Arrange every line of the items below as one numbered list, omitting any blank lines.

## DATA PROVIDED
--------------------------------

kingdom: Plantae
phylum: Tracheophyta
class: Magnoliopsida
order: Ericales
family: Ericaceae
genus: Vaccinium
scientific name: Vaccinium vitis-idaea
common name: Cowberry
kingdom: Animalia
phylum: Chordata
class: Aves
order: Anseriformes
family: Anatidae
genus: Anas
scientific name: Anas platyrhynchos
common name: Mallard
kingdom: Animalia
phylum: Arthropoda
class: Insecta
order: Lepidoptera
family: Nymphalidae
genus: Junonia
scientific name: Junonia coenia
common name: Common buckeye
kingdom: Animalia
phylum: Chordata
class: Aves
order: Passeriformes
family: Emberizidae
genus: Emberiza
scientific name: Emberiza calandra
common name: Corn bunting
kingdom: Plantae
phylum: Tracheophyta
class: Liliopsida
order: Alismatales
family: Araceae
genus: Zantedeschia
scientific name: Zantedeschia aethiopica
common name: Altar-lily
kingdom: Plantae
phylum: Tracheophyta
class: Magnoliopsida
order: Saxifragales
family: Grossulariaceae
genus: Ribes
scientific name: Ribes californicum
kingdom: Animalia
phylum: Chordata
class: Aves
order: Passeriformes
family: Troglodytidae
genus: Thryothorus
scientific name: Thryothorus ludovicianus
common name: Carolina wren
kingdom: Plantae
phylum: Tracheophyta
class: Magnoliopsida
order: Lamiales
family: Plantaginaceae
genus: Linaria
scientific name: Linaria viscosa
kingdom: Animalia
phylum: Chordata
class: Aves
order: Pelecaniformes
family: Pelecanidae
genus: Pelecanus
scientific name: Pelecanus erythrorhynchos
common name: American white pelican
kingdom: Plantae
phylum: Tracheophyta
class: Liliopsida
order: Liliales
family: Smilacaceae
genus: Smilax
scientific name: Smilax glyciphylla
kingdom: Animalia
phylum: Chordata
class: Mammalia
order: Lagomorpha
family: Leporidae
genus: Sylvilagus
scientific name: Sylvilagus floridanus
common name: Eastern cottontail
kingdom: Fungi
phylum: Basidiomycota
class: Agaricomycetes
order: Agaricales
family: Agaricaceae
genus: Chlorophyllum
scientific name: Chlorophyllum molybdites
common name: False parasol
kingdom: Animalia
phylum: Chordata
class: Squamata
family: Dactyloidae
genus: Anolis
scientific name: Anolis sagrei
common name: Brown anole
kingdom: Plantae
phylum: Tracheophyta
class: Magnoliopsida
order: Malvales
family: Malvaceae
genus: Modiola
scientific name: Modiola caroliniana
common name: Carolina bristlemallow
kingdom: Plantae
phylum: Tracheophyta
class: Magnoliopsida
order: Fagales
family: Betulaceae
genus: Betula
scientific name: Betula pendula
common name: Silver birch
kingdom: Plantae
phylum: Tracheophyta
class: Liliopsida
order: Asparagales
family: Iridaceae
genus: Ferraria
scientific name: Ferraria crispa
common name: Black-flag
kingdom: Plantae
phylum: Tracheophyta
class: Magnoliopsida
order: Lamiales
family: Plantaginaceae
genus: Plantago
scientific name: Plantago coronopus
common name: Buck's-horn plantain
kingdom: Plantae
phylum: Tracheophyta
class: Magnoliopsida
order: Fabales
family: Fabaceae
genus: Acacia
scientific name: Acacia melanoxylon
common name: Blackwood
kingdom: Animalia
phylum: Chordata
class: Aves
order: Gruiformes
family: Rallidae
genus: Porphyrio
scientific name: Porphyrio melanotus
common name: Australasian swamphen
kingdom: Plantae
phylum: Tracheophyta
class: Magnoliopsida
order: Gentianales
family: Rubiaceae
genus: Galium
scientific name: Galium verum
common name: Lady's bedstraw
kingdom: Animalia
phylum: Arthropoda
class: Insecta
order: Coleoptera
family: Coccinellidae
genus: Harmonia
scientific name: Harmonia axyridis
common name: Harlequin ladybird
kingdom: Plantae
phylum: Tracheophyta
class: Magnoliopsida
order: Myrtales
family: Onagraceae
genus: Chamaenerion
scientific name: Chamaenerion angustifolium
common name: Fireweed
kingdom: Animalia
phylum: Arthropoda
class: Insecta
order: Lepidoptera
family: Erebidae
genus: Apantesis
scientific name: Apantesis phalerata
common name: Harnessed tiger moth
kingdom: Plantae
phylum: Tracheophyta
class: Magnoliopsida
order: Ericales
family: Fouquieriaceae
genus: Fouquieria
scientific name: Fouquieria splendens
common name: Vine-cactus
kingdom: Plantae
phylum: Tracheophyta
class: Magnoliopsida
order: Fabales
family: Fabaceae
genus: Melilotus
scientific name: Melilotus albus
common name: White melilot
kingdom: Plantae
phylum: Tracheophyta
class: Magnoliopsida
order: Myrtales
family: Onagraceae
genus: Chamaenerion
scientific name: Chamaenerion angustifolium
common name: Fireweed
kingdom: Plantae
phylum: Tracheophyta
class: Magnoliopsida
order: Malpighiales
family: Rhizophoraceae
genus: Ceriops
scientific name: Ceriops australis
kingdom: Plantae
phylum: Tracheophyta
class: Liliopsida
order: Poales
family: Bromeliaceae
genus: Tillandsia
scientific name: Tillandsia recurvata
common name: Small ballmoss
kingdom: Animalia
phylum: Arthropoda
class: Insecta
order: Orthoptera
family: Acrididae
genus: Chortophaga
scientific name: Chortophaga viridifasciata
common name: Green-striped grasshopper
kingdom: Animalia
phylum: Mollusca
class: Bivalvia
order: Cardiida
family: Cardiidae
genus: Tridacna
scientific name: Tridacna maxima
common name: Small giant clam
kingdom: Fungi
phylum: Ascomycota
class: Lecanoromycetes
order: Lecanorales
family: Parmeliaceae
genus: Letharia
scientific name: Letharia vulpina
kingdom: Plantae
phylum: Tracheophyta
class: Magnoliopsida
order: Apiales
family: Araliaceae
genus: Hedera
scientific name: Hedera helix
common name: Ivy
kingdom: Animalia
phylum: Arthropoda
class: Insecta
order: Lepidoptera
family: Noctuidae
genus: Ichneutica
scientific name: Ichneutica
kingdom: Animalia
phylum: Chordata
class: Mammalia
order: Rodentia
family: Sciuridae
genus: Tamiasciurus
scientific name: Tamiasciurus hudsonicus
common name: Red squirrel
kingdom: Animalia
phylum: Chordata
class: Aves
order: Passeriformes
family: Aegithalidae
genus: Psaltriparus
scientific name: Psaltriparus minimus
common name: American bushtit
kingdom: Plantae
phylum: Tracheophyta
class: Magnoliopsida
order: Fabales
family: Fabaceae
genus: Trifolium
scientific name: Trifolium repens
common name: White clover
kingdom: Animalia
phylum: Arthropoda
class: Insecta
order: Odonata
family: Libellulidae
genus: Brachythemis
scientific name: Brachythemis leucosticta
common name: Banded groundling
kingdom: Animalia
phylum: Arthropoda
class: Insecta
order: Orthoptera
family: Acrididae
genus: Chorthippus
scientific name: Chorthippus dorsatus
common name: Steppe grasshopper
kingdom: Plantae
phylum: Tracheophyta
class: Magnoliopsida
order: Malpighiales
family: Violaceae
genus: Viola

--------------------------------

## FINISHED ANSWER
1. kingdom: Plantae
2. phylum: Tracheophyta
3. class: Magnoliopsida
4. order: Ericales
5. family: Ericaceae
6. genus: Vaccinium
7. scientific name: Vaccinium vitis-idaea
8. common name: Cowberry
9. kingdom: Animalia
10. phylum: Chordata
11. class: Aves
12. order: Anseriformes
13. family: Anatidae
14. genus: Anas
15. scientific name: Anas platyrhynchos
16. common name: Mallard
17. kingdom: Animalia
18. phylum: Arthropoda
19. class: Insecta
20. order: Lepidoptera
21. family: Nymphalidae
22. genus: Junonia
23. scientific name: Junonia coenia
24. common name: Common buckeye
25. kingdom: Animalia
26. phylum: Chordata
27. class: Aves
28. order: Passeriformes
29. family: Emberizidae
30. genus: Emberiza
31. scientific name: Emberiza calandra
32. common name: Corn bunting
33. kingdom: Plantae
34. phylum: Tracheophyta
35. class: Liliopsida
36. order: Alismatales
37. family: Araceae
38. genus: Zantedeschia
39. scientific name: Zantedeschia aethiopica
40. common name: Altar-lily
41. kingdom: Plantae
42. phylum: Tracheophyta
43. class: Magnoliopsida
44. order: Saxifragales
45. family: Grossulariaceae
46. genus: Ribes
47. scientific name: Ribes californicum
48. kingdom: Animalia
49. phylum: Chordata
50. class: Aves
51. order: Passeriformes
52. family: Troglodytidae
53. genus: Thryothorus
54. scientific name: Thryothorus ludovicianus
55. common name: Carolina wren
56. kingdom: Plantae
57. phylum: Tracheophyta
58. class: Magnoliopsida
59. order: Lamiales
60. family: Plantaginaceae
61. genus: Linaria
62. scientific name: Linaria viscosa
63. kingdom: Animalia
64. phylum: Chordata
65. class: Aves
66. order: Pelecaniformes
67. family: Pelecanidae
68. genus: Pelecanus
69. scientific name: Pelecanus erythrorhynchos
70. common name: American white pelican
71. kingdom: Plantae
72. phylum: Tracheophyta
73. class: Liliopsida
74. order: Liliales
75. family: Smilacaceae
76. genus: Smilax
77. scientific name: Smilax glyciphylla
78. kingdom: Animalia
79. phylum: Chordata
80. class: Mammalia
81. order: Lagomorpha
82. family: Leporidae
83. genus: Sylvilagus
84. scientific name: Sylvilagus floridanus
85. common name: Eastern cottontail
86. kingdom: Fungi
87. phylum: Basidiomycota
88. class: Agaricomycetes
89. order: Agaricales
90. family: Agaricaceae
91. genus: Chlorophyllum
92. scientific name: Chlorophyllum molybdites
93. common name: False parasol
94. kingdom: Animalia
95. phylum: Chordata
96. class: Squamata
97. family: Dactyloidae
98. genus: Anolis
99. scientific name: Anolis sagrei
100. common name: Brown anole
101. kingdom: Plantae
102. phylum: Tracheophyta
103. class: Magnoliopsida
104. order: Malvales
105. family: Malvaceae
106. genus: Modiola
107. scientific name: Modiola caroliniana
108. common name: Carolina bristlemallow
109. kingdom: Plantae
110. phylum: Tracheophyta
111. class: Magnoliopsida
112. order: Fagales
113. family: Betulaceae
114. genus: Betula
115. scientific name: Betula pendula
116. common name: Silver birch
117. kingdom: Plantae
118. phylum: Tracheophyta
119. class: Liliopsida
120. order: Asparagales
121. family: Iridaceae
122. genus: Ferraria
123. scientific name: Ferraria crispa
124. common name: Black-flag
125. kingdom: Plantae
126. phylum: Tracheophyta
127. class: Magnoliopsida
128. order: Lamiales
129. family: Plantaginaceae
130. genus: Plantago
131. scientific name: Plantago coronopus
132. common name: Buck's-horn plantain
133. kingdom: Plantae
134. phylum: Tracheophyta
135. class: Magnoliopsida
136. order: Fabales
137. family: Fabaceae
138. genus: Acacia
139. scientific name: Acacia melanoxylon
140. common name: Blackwood
141. kingdom: Animalia
142. phylum: Chordata
143. class: Aves
144. order: Gruiformes
145. family: Rallidae
146. genus: Porphyrio
147. scientific name: Porphyrio melanotus
148. common name: Australasian swamphen
149. kingdom: Plantae
150. phylum: Tracheophyta
151. class: Magnoliopsida
152. order: Gentianales
153. family: Rubiaceae
154. genus: Galium
155. scientific name: Galium verum
156. common name: Lady's bedstraw
157. kingdom: Animalia
158. phylum: Arthropoda
159. class: Insecta
160. order: Coleoptera
161. family: Coccinellidae
162. genus: Harmonia
163. scientific name: Harmonia axyridis
164. common name: Harlequin ladybird
165. kingdom: Plantae
166. phylum: Tracheophyta
167. class: Magnoliopsida
168. order: Myrtales
169. family: Onagraceae
170. genus: Chamaenerion
171. scientific name: Chamaenerion angustifolium
172. common name: Fireweed
173. kingdom: Animalia
174. phylum: Arthropoda
175. class: Insecta
176. order: Lepidoptera
177. family: Erebidae
178. genus: Apantesis
179. scientific name: Apantesis phalerata
180. common name: Harnessed tiger moth
181. kingdom: Plantae
182. phylum: Tracheophyta
183. class: Magnoliopsida
184. order: Ericales
185. family: Fouquieriaceae
186. genus: Fouquieria
187. scientific name: Fouquieria splendens
188. common name: Vine-cactus
189. kingdom: Plantae
190. phylum: Tracheophyta
191. class: Magnoliopsida
192. order: Fabales
193. family: Fabaceae
194. genus: Melilotus
195. scientific name: Melilotus albus
196. common name: White melilot
197. kingdom: Plantae
198. phylum: Tracheophyta
199. class: Magnoliopsida
200. order: Myrtales
201. family: Onagraceae
202. genus: Chamaenerion
203. scientific name: Chamaenerion angustifolium
204. common name: Fireweed
205. kingdom: Plantae
206. phylum: Tracheophyta
207. class: Magnoliopsida
208. order: Malpighiales
209. family: Rhizophoraceae
210. genus: Ceriops
211. scientific name: Ceriops australis
212. kingdom: Plantae
213. phylum: Tracheophyta
214. class: Liliopsida
215. order: Poales
216. family: Bromeliaceae
217. genus: Tillandsia
218. scientific name: Tillandsia recurvata
219. common name: Small ballmoss
220. kingdom: Animalia
221. phylum: Arthropoda
222. class: Insecta
223. order: Orthoptera
224. family: Acrididae
225. genus: Chortophaga
226. scientific name: Chortophaga viridifasciata
227. common name: Green-striped grasshopper
228. kingdom: Animalia
229. phylum: Mollusca
230. class: Bivalvia
231. order: Cardiida
232. family: Cardiidae
233. genus: Tridacna
234. scientific name: Tridacna maxima
235. common name: Small giant clam
236. kingdom: Fungi
237. phylum: Ascomycota
238. class: Lecanoromycetes
239. order: Lecanorales
240. family: Parmeliaceae
241. genus: Letharia
242. scientific name: Letharia vulpina
243. kingdom: Plantae
244. phylum: Tracheophyta
245. class: Magnoliopsida
246. order: Apiales
247. family: Araliaceae
248. genus: Hedera
249. scientific name: Hedera helix
250. common name: Ivy
251. kingdom: Animalia
252. phylum: Arthropoda
253. class: Insecta
254. order: Lepidoptera
255. family: Noctuidae
256. genus: Ichneutica
257. scientific name: Ichneutica
258. kingdom: Animalia
259. phylum: Chordata
260. class: Mammalia
261. order: Rodentia
262. family: Sciuridae
263. genus: Tamiasciurus
264. scientific name: Tamiasciurus hudsonicus
265. common name: Red squirrel
266. kingdom: Animalia
267. phylum: Chordata
268. class: Aves
269. order: Passeriformes
270. family: Aegithalidae
271. genus: Psaltriparus
272. scientific name: Psaltriparus minimus
273. common name: American bushtit
274. kingdom: Plantae
275. phylum: Tracheophyta
276. class: Magnoliopsida
277. order: Fabales
278. family: Fabaceae
279. genus: Trifolium
280. scientific name: Trifolium repens
281. common name: White clover
282. kingdom: Animalia
283. phylum: Arthropoda
284. class: Insecta
285. order: Odonata
286. family: Libellulidae
287. genus: Brachythemis
288. scientific name: Brachythemis leucosticta
289. common name: Banded groundling
290. kingdom: Animalia
291. phylum: Arthropoda
292. class: Insecta
293. order: Orthoptera
294. family: Acrididae
295. genus: Chorthippus
296. scientific name: Chorthippus dorsatus
297. common name: Steppe grasshopper
298. kingdom: Plantae
299. phylum: Tracheophyta
300. class: Magnoliopsida
301. order: Malpighiales
302. family: Violaceae
303. genus: Viola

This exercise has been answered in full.